# Flamingo Winter Fishing?



## Marshfly

When I bought my boat down in Miami last March I got to run down to Flamingo to fish for a couple of days while I was there. I loved it. Totally different from our Louisiana fishing. 
Anyway, a friend and I want to go down there for a week to fish and maybe camp at a chickee or two. I'm not looking for hotspots. I'd just like to know how the fishing is in January and February. Which is better? Kind of what can we expect to be hungry that time of year.


----------



## Brett

Always did well with trout, reds, black drum, snapper and mackerel.


----------



## gillz

There are a couple of things to consider; fishing between cold fronts when the temp go up a little is usually better..you want to be able to get to some of the inside back "lakes" where the water will be slightly warmer..maybe consider mother shipping a kayak ..the winter tides can be pretty extreme in change..it's tough to plan for Jan-Feb since you really play it according to the weather. If the water temps aren't to low reds trout snook..ect should show up. Of course..thats if the government is open and they open up the park again :-?


----------



## Gramps

Marsh let me know when you're thinking of heading down. I'm itching to make a trip this spring as well.


----------



## Marshfly

Would March be better for consistent fishing?


----------



## Les_Lammers

> Would March be better for consistent fishing?


March or April would, IMHO, be better. I really like Flamingo but if there is a front going through it can make the trip miserable. Been there done that.


----------



## Marshfly

Thanks for the tip Les. We've decided to move the trip to mid March.


----------

▸ DATA TO EXAMINE:

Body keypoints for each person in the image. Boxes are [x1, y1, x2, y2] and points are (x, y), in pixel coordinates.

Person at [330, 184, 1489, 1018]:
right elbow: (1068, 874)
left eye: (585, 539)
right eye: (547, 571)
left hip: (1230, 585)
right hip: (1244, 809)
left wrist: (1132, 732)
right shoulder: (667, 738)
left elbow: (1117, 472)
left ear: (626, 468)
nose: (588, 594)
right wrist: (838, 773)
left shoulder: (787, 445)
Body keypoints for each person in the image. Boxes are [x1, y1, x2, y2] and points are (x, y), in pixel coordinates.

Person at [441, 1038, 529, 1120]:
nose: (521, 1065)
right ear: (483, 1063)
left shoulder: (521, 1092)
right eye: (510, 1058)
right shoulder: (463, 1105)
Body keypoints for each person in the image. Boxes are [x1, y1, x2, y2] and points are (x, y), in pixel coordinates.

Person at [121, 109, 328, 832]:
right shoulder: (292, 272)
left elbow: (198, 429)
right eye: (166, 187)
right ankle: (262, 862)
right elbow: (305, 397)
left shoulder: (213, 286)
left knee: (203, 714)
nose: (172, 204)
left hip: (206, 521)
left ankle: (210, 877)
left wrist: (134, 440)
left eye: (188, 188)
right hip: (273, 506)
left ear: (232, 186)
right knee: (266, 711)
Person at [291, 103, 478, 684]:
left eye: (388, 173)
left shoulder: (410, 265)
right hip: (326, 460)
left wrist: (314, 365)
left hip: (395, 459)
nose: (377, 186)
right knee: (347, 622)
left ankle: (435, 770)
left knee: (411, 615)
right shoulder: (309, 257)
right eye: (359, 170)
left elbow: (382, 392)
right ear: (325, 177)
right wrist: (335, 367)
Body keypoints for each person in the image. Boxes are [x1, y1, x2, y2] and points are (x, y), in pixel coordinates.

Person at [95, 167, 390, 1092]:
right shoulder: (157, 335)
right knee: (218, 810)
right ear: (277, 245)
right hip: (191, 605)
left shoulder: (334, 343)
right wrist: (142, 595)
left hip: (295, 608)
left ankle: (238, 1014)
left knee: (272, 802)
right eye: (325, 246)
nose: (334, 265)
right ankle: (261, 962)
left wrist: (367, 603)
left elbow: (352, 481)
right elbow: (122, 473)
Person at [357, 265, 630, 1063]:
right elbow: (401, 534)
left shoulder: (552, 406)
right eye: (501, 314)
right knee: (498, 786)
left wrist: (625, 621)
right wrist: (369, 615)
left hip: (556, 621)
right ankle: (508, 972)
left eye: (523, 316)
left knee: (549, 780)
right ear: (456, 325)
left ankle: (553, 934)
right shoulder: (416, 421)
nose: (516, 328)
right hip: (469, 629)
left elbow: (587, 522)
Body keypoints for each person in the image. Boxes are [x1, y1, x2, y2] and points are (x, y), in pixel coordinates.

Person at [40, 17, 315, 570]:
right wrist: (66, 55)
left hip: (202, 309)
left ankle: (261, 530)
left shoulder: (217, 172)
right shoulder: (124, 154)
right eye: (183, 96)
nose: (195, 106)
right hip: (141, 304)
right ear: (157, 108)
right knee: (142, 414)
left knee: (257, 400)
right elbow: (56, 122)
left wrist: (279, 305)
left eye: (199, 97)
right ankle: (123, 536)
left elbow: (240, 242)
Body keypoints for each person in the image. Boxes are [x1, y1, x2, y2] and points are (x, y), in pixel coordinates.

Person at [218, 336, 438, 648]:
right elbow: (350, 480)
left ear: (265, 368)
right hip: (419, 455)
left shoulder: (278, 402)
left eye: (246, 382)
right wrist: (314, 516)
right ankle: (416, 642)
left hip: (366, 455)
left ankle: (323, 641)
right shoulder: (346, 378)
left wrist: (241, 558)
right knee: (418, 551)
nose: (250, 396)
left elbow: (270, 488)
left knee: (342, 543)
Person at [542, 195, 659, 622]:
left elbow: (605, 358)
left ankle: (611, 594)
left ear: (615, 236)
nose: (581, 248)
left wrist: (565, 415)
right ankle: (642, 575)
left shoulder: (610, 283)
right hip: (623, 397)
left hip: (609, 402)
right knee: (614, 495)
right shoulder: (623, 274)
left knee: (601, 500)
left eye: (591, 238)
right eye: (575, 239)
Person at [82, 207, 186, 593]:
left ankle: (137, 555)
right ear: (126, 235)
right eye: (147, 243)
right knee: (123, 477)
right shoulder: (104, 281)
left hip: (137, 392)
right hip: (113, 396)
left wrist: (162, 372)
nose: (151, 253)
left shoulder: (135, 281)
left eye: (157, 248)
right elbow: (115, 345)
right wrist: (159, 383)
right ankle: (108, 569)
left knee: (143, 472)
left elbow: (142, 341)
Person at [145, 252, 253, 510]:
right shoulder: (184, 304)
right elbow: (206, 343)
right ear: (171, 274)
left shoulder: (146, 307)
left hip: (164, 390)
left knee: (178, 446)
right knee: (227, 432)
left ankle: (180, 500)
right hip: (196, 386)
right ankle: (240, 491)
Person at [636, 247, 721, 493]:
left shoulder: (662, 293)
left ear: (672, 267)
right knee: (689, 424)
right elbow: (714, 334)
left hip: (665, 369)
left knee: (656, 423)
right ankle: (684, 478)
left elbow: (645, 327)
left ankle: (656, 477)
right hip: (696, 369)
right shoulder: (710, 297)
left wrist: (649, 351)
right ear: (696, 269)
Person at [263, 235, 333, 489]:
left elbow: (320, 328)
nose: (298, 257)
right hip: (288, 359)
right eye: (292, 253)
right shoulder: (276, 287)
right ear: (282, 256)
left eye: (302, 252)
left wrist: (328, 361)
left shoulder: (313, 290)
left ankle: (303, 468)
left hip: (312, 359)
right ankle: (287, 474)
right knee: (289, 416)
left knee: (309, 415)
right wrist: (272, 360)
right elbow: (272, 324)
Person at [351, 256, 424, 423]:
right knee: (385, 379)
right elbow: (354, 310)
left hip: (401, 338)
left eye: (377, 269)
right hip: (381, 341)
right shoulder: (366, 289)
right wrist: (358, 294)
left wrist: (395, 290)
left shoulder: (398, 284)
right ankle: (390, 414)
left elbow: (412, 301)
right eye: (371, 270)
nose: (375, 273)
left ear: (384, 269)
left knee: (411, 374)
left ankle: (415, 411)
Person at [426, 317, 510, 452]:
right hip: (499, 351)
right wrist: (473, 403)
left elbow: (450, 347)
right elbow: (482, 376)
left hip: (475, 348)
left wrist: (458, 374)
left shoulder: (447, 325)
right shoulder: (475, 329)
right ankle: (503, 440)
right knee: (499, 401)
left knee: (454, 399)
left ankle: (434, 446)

▸ WHAT YOU NEED TO DO:
Please set down the stretch of the Flamingo fishing thread above from "When I bought" through "snapper and mackerel.", word for word.

▸ EXERCISE ANSWER:
When I bought my boat down in Miami last March I got to run down to Flamingo to fish for a couple of days while I was there. I loved it. Totally different from our Louisiana fishing. 
Anyway, a friend and I want to go down there for a week to fish and maybe camp at a chickee or two. I'm not looking for hotspots. I'd just like to know how the fishing is in January and February. Which is better? Kind of what can we expect to be hungry that time of year.


----------



## Brett

Always did well with trout, reds, black drum, snapper and mackerel.